Ground-feeding birds, such as "dark-eyed juncos, mourning doves and many species of sparrows, prefer millet."
It was also learned that birds found across the continent show East-West differences in their eating habits. For example, western chickadees and doves ate less sunflower and more millet or milo than their eastern counterparts.
"House finches are another example of this East-West split. Originally, these colorful finches lived only on the West Coast. But in 1940 pet dealers in New York released some birds. Now house finches are common in the East, where they seem to have adopted their feeder mates' taste for sunflower seed. Eastern finches visited sunflower seeds 85 percent of the time compared to only 71 percent for western finches," the report says.
Speaking of finches, Maryland's Department of Natural Resources recently announced that a strain of bacteria has been found as the probable cause of eye infections reported in house finches during the last year.
A study done by the Southeastern Cooperative Wildlife Disease Study Group at the University of Georgia has identified the bacteria as mycoplasma gallicepticum, which causes respiratory ailments in domestic birds. MG was found in a significant number of sick and healthy house finches taken from Baltimore, Montgomery and Prince George's counties last fall.
"In house finches, the disease is restricted to the eyes, nasal and sinus cavities," said former DNR Secretary Torrey C. Brown, M.D. "The source of the infection is unknown, but it is apparent that a new disease attributable to MG has emerged. Disease caused by MG has never before been recognized or reported in songbirds in the U.S."

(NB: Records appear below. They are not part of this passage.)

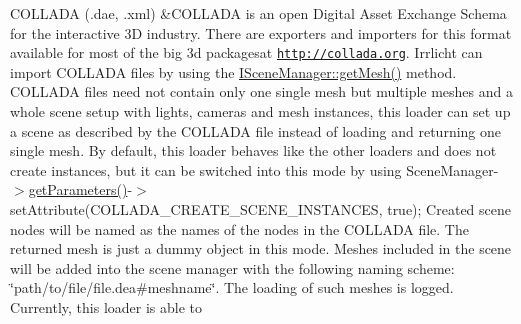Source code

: \begin{longtabu}
C\+O\+L\+L\+A\+DA (.dae, .xml) &C\+O\+L\+L\+A\+DA is an open Digital Asset Exchange Schema for the interactive 3D industry. There are exporters and importers for this format available for most of the big 3d packagesat \href{http://collada.org}{\tt http\+://collada.\+org}. Irrlicht can import C\+O\+L\+L\+A\+DA files by using the \hyperlink{classirr_1_1scene_1_1ISceneManager_a63894c3f3d46cfc385116f1705935e03}{I\+Scene\+Manager\+::get\+Mesh()} method. C\+O\+L\+L\+A\+DA files need not contain only one single mesh but multiple meshes and a whole scene setup with lights, cameras and mesh instances, this loader can set up a scene as described by the C\+O\+L\+L\+A\+DA file instead of loading and returning one single mesh. By default, this loader behaves like the other loaders and does not create instances, but it can be switched into this mode by using Scene\+Manager-\/$>$\hyperlink{classirr_1_1scene_1_1ISceneManager_a4dba8ee7f48fdf6ede2c3f4b5fabcad3}{get\+Parameters()}-\/$>$set\+Attribute(\+C\+O\+L\+L\+A\+D\+A\+\_\+\+C\+R\+E\+A\+T\+E\+\_\+\+S\+C\+E\+N\+E\+\_\+\+I\+N\+S\+T\+A\+N\+C\+E\+S, true); Created scene nodes will be named as the names of the nodes in the C\+O\+L\+L\+A\+DA file. The returned mesh is just a dummy object in this mode. Meshes included in the scene will be added into the scene manager with the following naming scheme\+: \char`\"{}path/to/file/file.\+dea\#meshname\char`\"{}. The loading of such meshes is logged. Currently, this loader is able to


\end{longtabu}

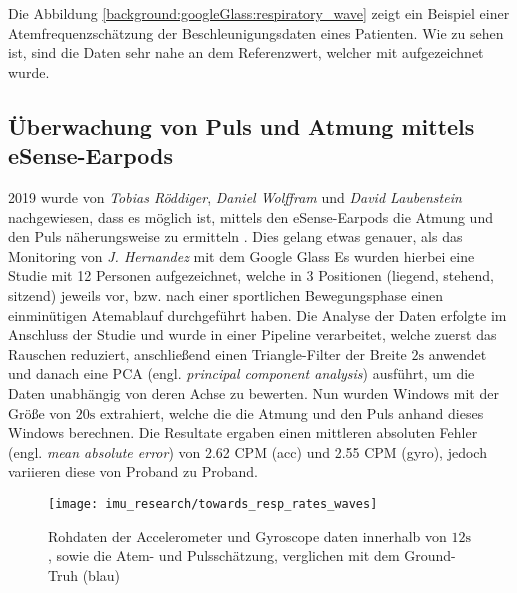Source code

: Die Abbildung \ref{background:googleGlass:respiratory_wave} zeigt ein Beispiel einer Atemfrequenzschätzung der Beschleunigungsdaten eines Patienten. Wie zu sehen ist, sind die Daten sehr nahe an dem Referenzwert, welcher mit aufgezeichnet wurde.


\subsection{Überwachung von Puls und Atmung mittels eSense-Earpods}
2019 wurde von \textit{Tobias Röddiger}, \textit{Daniel Wolffram} und \textit{David Laubenstein} nachgewiesen, dass es möglich ist, mittels den eSense-Earpods die Atmung und den Puls näherungsweise zu ermitteln \cite{roddiger_towards_2019}. 
Dies gelang etwas genauer, als das Monitoring von \textit{J. Hernandez} mit dem Google Glass \cite{hernandez_cardiac_nodate}
Es wurden hierbei eine Studie mit 12 Personen aufgezeichnet, welche in 3 Positionen (liegend, stehend, sitzend) jeweils vor, bzw. nach einer sportlichen Bewegungsphase einen einminütigen Atemablauf durchgeführt haben. 
Die Analyse der Daten erfolgte im Anschluss der Studie und wurde in einer Pipeline verarbeitet, welche zuerst das Rauschen reduziert, anschließend einen Triangle-Filter der Breite $2\si{\s}$ anwendet und danach eine PCA (engl. \textit{principal component analysis}) ausführt, um die Daten unabhängig von deren Achse zu bewerten.
Nun wurden Windows mit der Größe von $20\si{\s}$ extrahiert, welche die die Atmung und den Puls anhand dieses Windows berechnen.
Die Resultate ergaben einen mittleren absoluten Fehler (engl. \textit{mean absolute error}) von 2.62 CPM (acc) und 2.55 CPM (gyro), jedoch variieren diese von Proband zu Proband.

\begin{figure}[ht]
    \texttt{[image: imu\_research/towards\_resp\_rates\_waves]}
    \caption{Rohdaten der Accelerometer und Gyroscope daten innerhalb von $12 \si{\s}$, sowie die Atem- und Pulsschätzung, verglichen mit dem Ground-Truh (blau)}
    \label{background:towards_resp_esense:results}
\end{figure}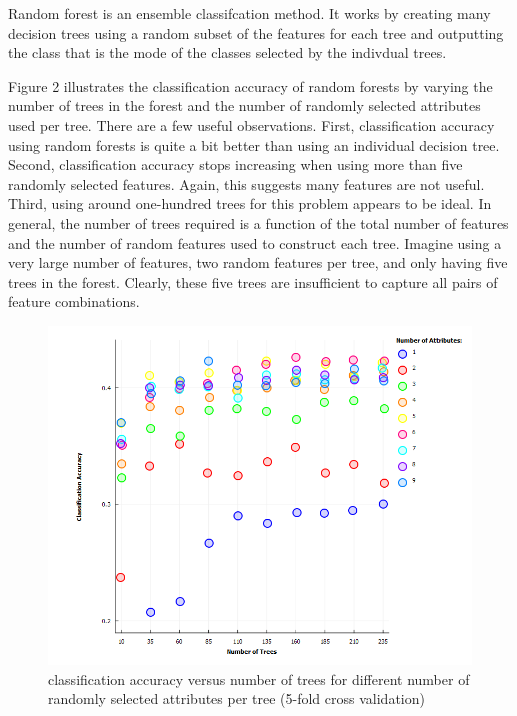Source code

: \documentclass{article} %
\begin{document}
Random forest is an ensemble classifcation method. It works by creating many decision trees using a random subset of the features for each tree and outputting the class that is the mode of the classes selected by the indivdual trees. 

Figure 2 illustrates the classification accuracy of random forests by varying the number of trees in the forest and the number of randomly selected attributes used per tree. There are a few useful observations. First, classification accuracy using random forests is quite a bit better than using an individual decision tree. Second, classification accuracy stops increasing when using more than five randomly selected features. Again, this suggests many features are not useful. Third, using around one-hundred trees for this problem appears to be ideal. In general, the number of trees required is a function of the total number of features and the number of random features used to construct each tree. Imagine using a very large number of features, two random features per tree, and only having five trees in the forest. Clearly, these five trees are insufficient to capture all pairs of feature combinations. 

\begin{figure}
\vspace*{-.5in}
\hspace*{-.6in}
\includegraphics[width=174mm]{random_forests.png}
\caption{classification accuracy versus number of trees for different number of randomly selected attributes per tree (5-fold cross validation) }
\end{figure}
\end{document}

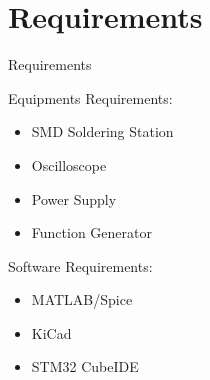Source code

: \documentclass[aspectratio=169]{beamer}
\begin{document}
	
	
	
	\section{Requirements}
	\begin{frame}{Requirements}
		\begin{minipage}{0.5\textwidth}
			Equipments Requirements:
			\begin{itemize}
				
				\item SMD Soldering Station
				\item Oscilloscope
				\item Power Supply
				\item Function Generator
			\end{itemize} 
		\end{minipage}
		\begin{minipage}{0.3\textwidth}
			Software Requirements:
			\begin{itemize}
				
				\item MATLAB/Spice
				\item KiCad
				\item STM32 CubeIDE
				
			\end{itemize} 
			
		\end{minipage}
	\end{frame}
	
	
	
\end{document}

The DNR began receiving reports of sick house finches last March and has received about 200 reports from all counties except Allegany.
Edith Thompson, the DNR's Urban Wildlife Project Manager, said, "All reports have been similar in that the birds' eyes are runny, crusted, or swollen."
The disease is not contagious to humans, cats or dogs, the DNR says, but is confined to house finches.
The DNR advises that people clean their feeders and bird baths at least one a week with a 10 percent bleach solution. Seeing a sick finch or two should not be cause for concern, but a consistently large percentage of sick finches may mean the disease is present. If you spot any sick finches, call the DNR at (410) 974-3195.
Local events scheduled
The Taneytown Rod & Gun Club is conducting a still target shoot today at 1 p.m. The club is at 12380 Shoemaker Road, west of Taneytown.
The Dug Hill Rod & Gun Club will conduct a trap shoot next Sunday at noon. The club is on Wine Road in Manchester.
Eagle numbers soaring
This year's mid-winter bald eagle survey was above average in Maryland. During the survey, 194 bald eagles and one golden eagle were counted at three of the state's primary eagle concentration areas. The highest count ever in the state was the 263 spotted in 1990.
"That year extremely cold weather pushed more eagles into Maryland," DNR biologist Glenn Therres said.
WEAVER WINS AWARD
Lonny Weaver has received the Leroy Whitman Memorial Award for Excellence in Craft from the 147-member Mason-Dixon Outdoor Writer Association. Weaver also won the M-DOWA award for Best Magazine Feature Article for his technical feature, "Practical Handloading for the Varmint Hunter," published in the 1994 edition of Handloaders Digest. Both awards were presented at the recent M-DOWA Conference in Westminster.